Stored data entries:

--------

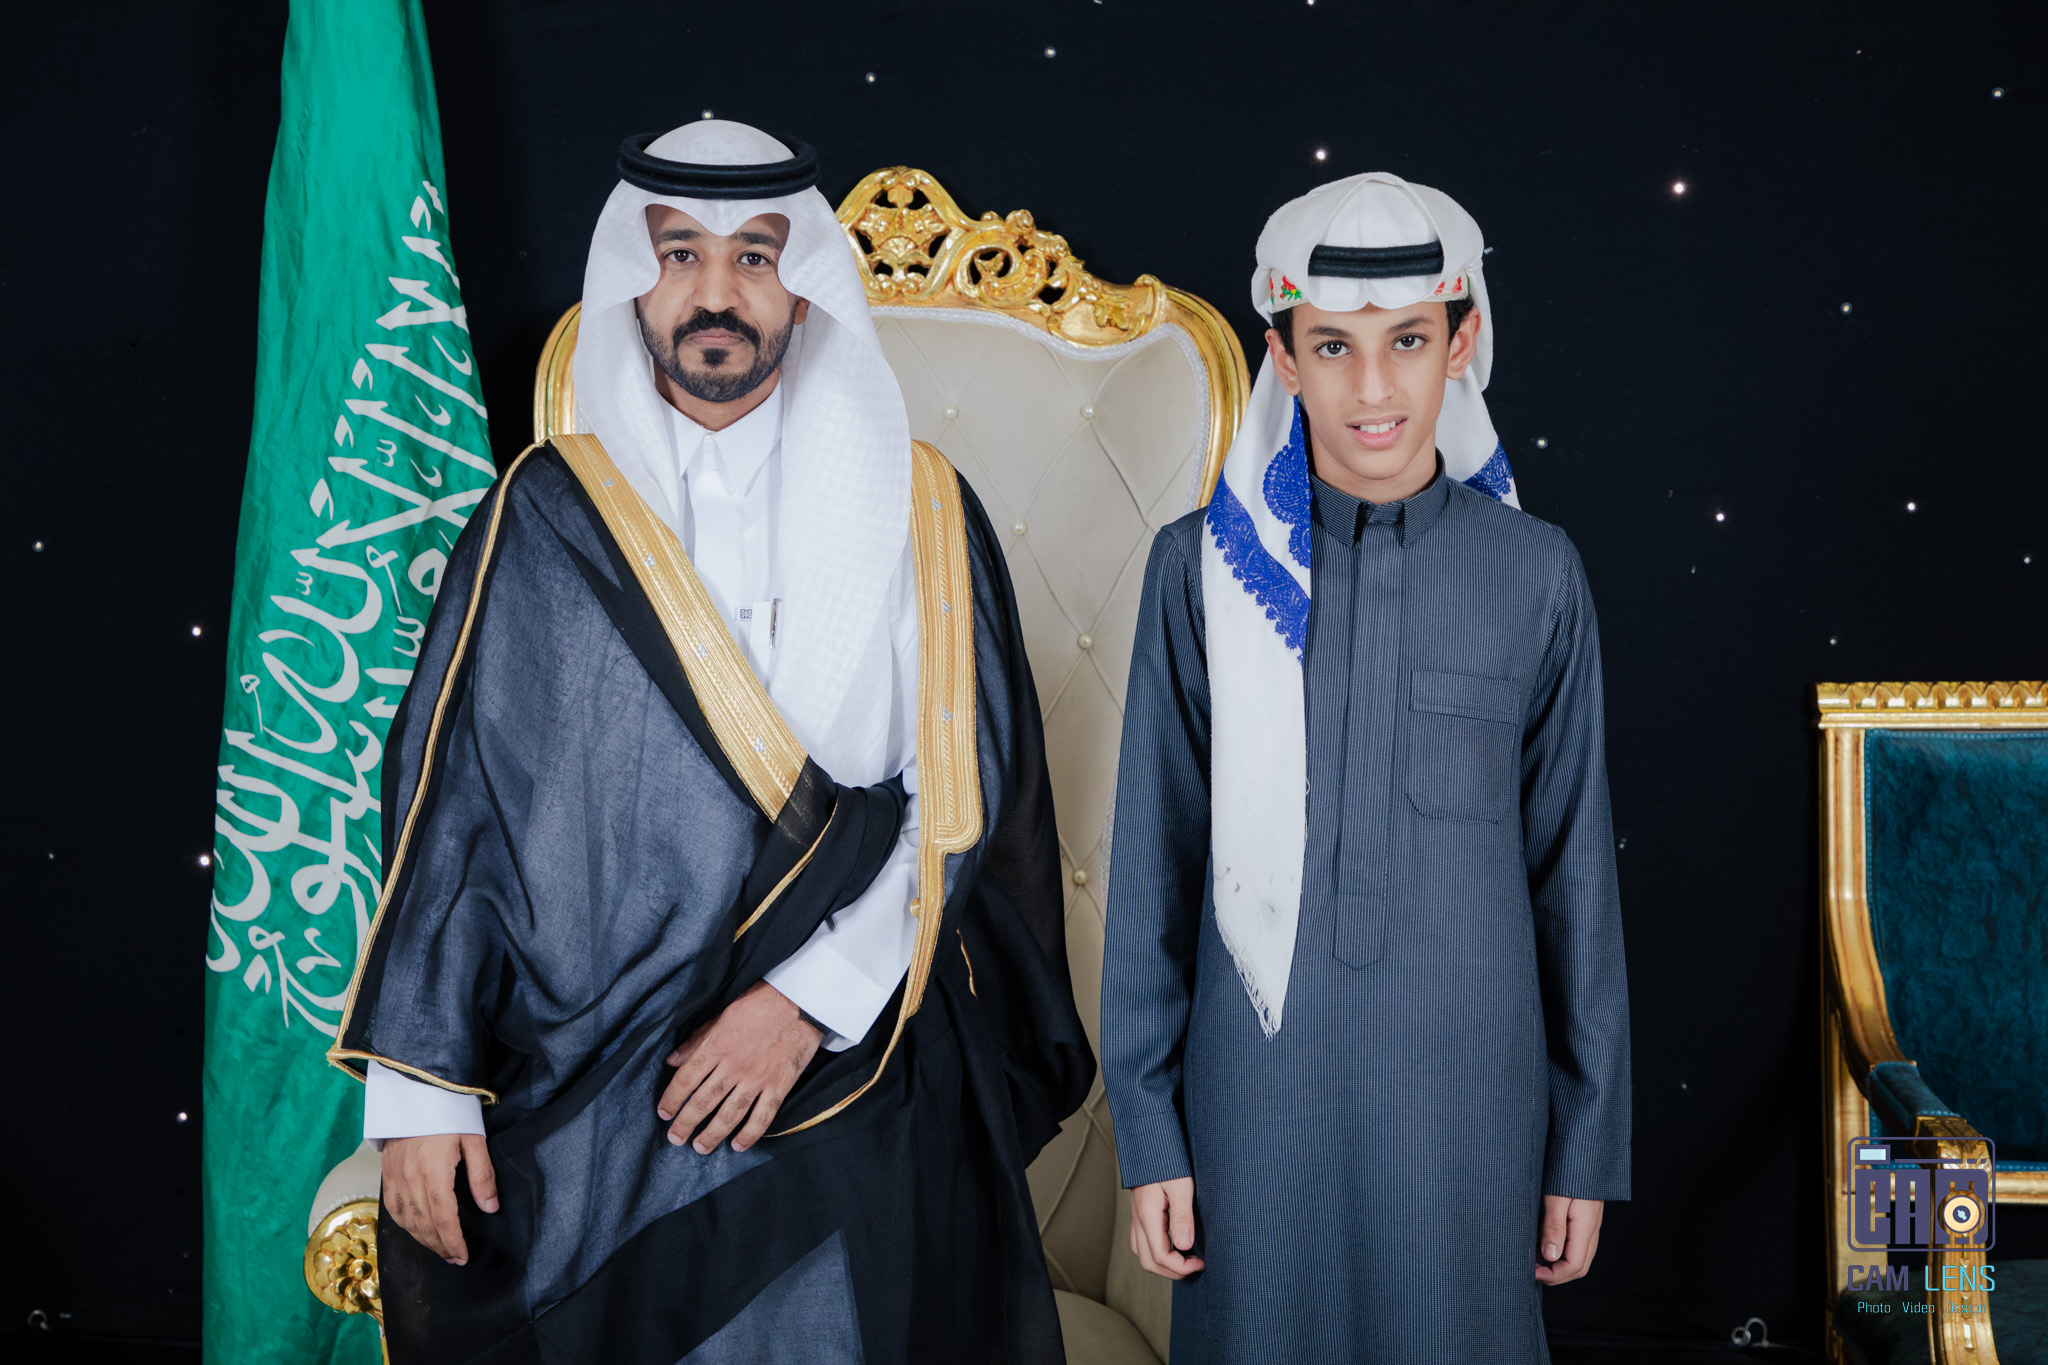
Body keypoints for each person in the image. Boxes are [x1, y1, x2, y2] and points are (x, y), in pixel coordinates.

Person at [329, 119, 1092, 1364]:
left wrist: (803, 1005)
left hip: (852, 1025)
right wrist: (419, 1092)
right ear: (634, 280)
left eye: (756, 257)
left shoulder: (919, 506)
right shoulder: (546, 511)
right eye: (680, 254)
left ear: (804, 287)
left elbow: (960, 802)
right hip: (592, 1036)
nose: (716, 294)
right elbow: (454, 807)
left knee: (852, 1183)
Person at [1099, 172, 1630, 1362]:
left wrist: (1585, 1146)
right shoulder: (1199, 574)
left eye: (1407, 341)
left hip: (1470, 1114)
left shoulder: (1536, 574)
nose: (1373, 388)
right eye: (1333, 347)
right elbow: (1152, 869)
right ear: (1282, 358)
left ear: (1461, 344)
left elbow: (1574, 881)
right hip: (1251, 1107)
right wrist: (1148, 1132)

--------

## What is needed
Would you filter the entries above and keep each line that has the word "right"?

## Exercise output
right wrist: (419, 1092)
right ear: (634, 280)
right shoulder: (546, 511)
right eye: (680, 254)
right hip: (592, 1036)
right elbow: (454, 807)
right shoulder: (1199, 574)
right eye: (1333, 347)
right elbow: (1152, 869)
right ear: (1282, 358)
right hip: (1251, 1107)
right wrist: (1148, 1132)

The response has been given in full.